## ФРАГМЕНТ СТРАНИЦЫ:
Опубликовано в журнале Homo Legens, номер 1, 2019
Ольга Балла. Время сновидений. — М.: Совпадение, 2018. — 120 с.
Если бы нужно было выдумать определение для этой книги, я назвал бы её автобиографически-лирически-философской прозой. «Время сновидений» Ольги Балла — (около)дневник, который вырастает до личного мифотворчества (наделение предметов, городов, букв особыми свойствами, понятными лишь одному), сплавленный с попыткой философского осмысления мира.
С другой стороны, эта книга — авторский фильм (здесь есть немного от «Неуместного человека» Йенса Лиена и от эстетики Вуди Аллена), арт-хаус от эссеистики, свой жанр. Что, в общем-то, в тренде, потому что в художественной, предельно засинкретизированной литературе жанры без примесей встречаются всё реже, как и в компьютерных играх — вот и книга Ольги Балла — приключение, только не по выдуманному человеком миру, а по миру внутри человека. А кто кого выдумал, человек — мир или мир — человека, до конца не ясно.
Цикл мини-эссе «Время сновидений», открывающий книгу, заставляет вспомнить Михаила Бару с миниатюрами, в которых лирика, философия и наблюдательность столь тесно переплетены, что делают их поэзией. Текст Ольги Балла пространней, но, если выжать родовые особенности прозы и огранить ритм, получится стихотворение:
детство чувство реальной волшебности мира
двоемирия в нём нет
мир один
но
он волшебен и непредсказуем насквозь
в каждой своей точке
из каждой точки могут вести
[и ведут]
тёмные пути
неизвестно куда
Но, в отличие от Бару, у которого познание мира сопряжено с иронией, героиня Ольги Балла, познающая мир, — страшится непознанных и непознаваемых объёмов открывающегося перед ней пространства. Этот детский страх, зафиксированный во «Времени сновидений», автор/персонаж носит всю жизнь — и он, пусть и замаскированный, пробивается в тексте на протяжении всей книги.

## ЗАДАНИЯ:
1. С чьими миниатюрами в рецензии на книгу «Время сновидений» сравнивается цикл мини-эссе, открывающий книгу?
2. Определите, согласуется ли каждое утверждение с рецензией на книгу «Время сновидений», и подкрепите ответ точной цитатой: (a) книга вышла в издательстве «Совпадение» в 2018 году; (b) объём книги составляет 200 страниц; (c) героиня Ольги Балла, как и автор миниатюр, с которым её сравнивают, познаёт мир с иронией.
Записи здесь никакой роли не играют.

## ПОКАЗАННЫЕ ДАННЫЕ:
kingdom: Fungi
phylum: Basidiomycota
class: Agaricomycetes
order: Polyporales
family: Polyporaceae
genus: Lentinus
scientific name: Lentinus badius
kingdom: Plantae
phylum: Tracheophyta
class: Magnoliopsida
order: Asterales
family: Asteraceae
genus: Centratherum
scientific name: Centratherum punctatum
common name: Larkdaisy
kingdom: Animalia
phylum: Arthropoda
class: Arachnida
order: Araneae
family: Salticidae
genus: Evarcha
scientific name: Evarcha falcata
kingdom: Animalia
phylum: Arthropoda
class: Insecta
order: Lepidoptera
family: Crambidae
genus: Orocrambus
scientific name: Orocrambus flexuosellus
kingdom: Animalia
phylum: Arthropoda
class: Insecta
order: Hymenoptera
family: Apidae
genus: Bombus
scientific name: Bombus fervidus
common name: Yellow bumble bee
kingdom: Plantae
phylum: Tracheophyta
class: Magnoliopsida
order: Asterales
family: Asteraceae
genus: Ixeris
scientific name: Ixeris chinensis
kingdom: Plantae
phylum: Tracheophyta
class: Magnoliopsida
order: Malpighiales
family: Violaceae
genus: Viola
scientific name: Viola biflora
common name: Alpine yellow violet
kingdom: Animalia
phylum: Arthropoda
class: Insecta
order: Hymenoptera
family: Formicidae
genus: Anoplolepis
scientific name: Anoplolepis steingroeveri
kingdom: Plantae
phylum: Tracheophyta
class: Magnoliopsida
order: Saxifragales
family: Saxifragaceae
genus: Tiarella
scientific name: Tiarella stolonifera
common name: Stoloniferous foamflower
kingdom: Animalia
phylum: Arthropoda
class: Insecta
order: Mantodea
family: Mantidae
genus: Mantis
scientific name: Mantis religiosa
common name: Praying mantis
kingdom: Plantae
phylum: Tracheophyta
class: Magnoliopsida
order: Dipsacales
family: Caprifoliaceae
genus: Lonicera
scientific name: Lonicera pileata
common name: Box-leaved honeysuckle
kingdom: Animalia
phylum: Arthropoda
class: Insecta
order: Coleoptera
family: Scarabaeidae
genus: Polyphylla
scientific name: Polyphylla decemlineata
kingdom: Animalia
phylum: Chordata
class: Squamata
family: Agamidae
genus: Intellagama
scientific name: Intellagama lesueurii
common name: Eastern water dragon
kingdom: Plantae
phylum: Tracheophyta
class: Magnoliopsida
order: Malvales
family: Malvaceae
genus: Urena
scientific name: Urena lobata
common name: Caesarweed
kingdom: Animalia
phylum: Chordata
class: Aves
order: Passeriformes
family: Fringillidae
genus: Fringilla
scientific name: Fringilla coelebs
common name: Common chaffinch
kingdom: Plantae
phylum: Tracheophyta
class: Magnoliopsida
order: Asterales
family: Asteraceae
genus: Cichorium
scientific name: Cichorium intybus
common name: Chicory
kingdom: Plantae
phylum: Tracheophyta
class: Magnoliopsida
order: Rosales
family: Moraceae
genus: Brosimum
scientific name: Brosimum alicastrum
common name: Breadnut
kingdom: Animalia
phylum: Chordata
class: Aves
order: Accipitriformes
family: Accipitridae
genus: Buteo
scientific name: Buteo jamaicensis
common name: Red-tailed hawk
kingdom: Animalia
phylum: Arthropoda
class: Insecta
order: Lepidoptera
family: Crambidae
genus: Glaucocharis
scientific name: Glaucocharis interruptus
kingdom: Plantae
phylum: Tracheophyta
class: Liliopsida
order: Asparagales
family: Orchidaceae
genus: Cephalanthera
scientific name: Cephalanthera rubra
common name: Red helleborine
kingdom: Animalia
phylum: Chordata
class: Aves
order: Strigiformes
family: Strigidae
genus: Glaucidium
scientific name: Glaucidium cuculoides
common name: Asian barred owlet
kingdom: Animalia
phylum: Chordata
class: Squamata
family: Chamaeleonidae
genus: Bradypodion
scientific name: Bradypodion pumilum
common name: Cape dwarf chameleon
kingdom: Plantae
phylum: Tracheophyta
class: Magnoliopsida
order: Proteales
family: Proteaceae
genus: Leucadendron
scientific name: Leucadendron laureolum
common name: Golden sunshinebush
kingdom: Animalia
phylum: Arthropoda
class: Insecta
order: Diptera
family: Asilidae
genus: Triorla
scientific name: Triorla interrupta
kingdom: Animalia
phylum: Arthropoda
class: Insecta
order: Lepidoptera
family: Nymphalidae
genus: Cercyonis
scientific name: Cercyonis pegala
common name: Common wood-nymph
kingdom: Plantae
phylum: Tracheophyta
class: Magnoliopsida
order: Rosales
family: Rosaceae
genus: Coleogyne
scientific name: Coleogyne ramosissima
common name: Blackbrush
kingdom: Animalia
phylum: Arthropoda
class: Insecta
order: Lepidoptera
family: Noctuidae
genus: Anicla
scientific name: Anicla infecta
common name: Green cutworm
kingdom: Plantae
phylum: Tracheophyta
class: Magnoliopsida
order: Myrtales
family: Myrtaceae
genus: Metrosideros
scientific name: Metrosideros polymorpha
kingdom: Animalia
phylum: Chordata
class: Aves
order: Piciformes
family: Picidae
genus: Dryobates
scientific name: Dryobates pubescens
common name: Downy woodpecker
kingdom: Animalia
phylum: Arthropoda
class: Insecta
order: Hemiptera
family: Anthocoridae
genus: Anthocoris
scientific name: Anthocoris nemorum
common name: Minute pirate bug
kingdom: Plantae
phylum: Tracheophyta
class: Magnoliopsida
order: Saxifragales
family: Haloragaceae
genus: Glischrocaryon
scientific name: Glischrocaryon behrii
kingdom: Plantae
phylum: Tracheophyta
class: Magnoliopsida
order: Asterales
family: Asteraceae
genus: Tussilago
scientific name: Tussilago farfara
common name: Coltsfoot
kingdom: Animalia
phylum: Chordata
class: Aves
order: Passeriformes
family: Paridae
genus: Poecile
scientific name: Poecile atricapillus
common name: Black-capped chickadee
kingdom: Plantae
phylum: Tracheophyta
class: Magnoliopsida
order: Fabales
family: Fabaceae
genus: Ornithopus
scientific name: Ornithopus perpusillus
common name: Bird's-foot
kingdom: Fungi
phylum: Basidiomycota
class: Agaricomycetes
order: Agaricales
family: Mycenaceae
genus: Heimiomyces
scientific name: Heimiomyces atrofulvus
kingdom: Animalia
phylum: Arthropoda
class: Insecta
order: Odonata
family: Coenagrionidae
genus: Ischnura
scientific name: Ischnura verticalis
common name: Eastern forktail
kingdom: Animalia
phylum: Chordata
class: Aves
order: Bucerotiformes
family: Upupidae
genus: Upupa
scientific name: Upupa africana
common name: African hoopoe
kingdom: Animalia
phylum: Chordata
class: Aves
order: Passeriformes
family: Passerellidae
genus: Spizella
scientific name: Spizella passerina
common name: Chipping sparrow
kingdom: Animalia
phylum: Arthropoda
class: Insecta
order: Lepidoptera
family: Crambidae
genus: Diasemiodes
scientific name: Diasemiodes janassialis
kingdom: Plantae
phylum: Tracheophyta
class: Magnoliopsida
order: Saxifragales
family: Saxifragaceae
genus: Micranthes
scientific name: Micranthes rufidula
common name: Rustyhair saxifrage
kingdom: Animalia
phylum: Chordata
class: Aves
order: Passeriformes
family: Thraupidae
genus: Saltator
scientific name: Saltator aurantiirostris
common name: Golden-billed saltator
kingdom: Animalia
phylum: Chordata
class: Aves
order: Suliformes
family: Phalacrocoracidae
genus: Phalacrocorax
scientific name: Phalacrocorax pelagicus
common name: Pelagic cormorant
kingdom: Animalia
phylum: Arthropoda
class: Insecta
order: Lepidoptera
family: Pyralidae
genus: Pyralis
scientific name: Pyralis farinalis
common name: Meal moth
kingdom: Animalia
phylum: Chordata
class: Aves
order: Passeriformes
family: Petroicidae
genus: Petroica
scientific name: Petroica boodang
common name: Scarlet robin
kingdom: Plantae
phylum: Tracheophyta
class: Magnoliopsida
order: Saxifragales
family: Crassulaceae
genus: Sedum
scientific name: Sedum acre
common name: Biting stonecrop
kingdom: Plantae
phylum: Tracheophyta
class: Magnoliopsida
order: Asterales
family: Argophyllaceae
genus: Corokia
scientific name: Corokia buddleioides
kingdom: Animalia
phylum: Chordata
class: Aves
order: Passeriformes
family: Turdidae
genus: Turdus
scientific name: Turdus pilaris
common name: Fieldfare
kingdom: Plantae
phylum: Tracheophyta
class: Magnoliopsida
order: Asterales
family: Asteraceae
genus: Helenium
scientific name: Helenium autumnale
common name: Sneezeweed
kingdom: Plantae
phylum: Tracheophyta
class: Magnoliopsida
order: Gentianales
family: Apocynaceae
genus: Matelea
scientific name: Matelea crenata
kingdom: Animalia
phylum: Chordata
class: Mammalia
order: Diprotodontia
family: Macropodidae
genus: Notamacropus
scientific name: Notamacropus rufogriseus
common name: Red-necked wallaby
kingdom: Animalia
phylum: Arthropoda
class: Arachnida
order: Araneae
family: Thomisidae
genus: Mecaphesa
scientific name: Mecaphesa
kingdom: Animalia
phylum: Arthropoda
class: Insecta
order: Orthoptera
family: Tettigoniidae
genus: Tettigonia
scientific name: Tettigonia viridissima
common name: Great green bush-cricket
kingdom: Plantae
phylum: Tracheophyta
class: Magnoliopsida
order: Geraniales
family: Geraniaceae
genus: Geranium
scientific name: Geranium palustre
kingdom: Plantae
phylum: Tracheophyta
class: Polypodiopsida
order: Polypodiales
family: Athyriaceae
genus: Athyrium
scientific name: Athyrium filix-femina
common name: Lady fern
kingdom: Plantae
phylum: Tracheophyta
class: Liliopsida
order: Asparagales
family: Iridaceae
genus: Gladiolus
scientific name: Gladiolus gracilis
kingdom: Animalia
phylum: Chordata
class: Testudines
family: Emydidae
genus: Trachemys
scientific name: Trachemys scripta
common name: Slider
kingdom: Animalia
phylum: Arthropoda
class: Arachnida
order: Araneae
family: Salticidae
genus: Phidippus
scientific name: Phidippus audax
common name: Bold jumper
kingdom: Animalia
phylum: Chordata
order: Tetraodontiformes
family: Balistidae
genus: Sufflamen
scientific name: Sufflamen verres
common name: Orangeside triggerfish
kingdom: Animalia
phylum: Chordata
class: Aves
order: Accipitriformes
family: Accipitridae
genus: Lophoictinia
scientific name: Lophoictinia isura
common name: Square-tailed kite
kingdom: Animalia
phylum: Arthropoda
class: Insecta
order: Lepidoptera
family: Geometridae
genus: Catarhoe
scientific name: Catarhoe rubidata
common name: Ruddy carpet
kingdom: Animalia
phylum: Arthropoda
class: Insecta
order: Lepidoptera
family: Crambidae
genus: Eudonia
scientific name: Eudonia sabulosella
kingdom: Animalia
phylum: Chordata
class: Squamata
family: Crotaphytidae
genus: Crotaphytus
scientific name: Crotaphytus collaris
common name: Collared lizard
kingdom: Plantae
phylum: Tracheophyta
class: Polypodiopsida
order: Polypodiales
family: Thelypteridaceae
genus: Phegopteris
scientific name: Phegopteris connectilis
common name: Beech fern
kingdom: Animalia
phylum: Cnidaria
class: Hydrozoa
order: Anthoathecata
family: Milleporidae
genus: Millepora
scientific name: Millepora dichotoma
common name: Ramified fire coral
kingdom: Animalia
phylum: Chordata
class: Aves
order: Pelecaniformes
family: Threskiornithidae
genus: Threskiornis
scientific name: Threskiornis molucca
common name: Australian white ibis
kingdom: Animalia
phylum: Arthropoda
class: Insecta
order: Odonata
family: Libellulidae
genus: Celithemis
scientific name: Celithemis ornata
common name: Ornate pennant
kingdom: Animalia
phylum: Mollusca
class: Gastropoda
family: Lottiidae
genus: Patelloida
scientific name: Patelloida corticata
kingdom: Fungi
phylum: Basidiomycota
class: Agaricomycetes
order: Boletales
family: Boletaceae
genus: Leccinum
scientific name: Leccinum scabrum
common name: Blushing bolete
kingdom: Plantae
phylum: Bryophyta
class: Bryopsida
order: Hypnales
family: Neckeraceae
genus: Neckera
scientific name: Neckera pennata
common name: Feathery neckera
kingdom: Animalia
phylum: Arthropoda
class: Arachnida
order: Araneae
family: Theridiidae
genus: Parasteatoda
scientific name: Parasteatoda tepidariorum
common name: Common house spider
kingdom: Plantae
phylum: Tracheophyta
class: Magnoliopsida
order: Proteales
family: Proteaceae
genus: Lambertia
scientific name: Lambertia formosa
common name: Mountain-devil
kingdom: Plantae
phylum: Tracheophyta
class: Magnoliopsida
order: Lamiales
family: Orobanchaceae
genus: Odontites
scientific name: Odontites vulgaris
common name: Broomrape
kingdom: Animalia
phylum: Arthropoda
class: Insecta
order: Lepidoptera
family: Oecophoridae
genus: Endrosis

## ОТВЕТЫ ПО ЗАДАНИЯМ:
1. С миниатюрами Михаила Бару.

2.
(a) Да: «М.: Совпадение, 2018».
(b) Нет: «120 с.»
(c) Нет: «в отличие от Бару, у которого познание мира сопряжено с иронией, героиня Ольги Балла, познающая мир, — страшится непознанных и непознаваемых объёмов открывающегося перед ней пространства».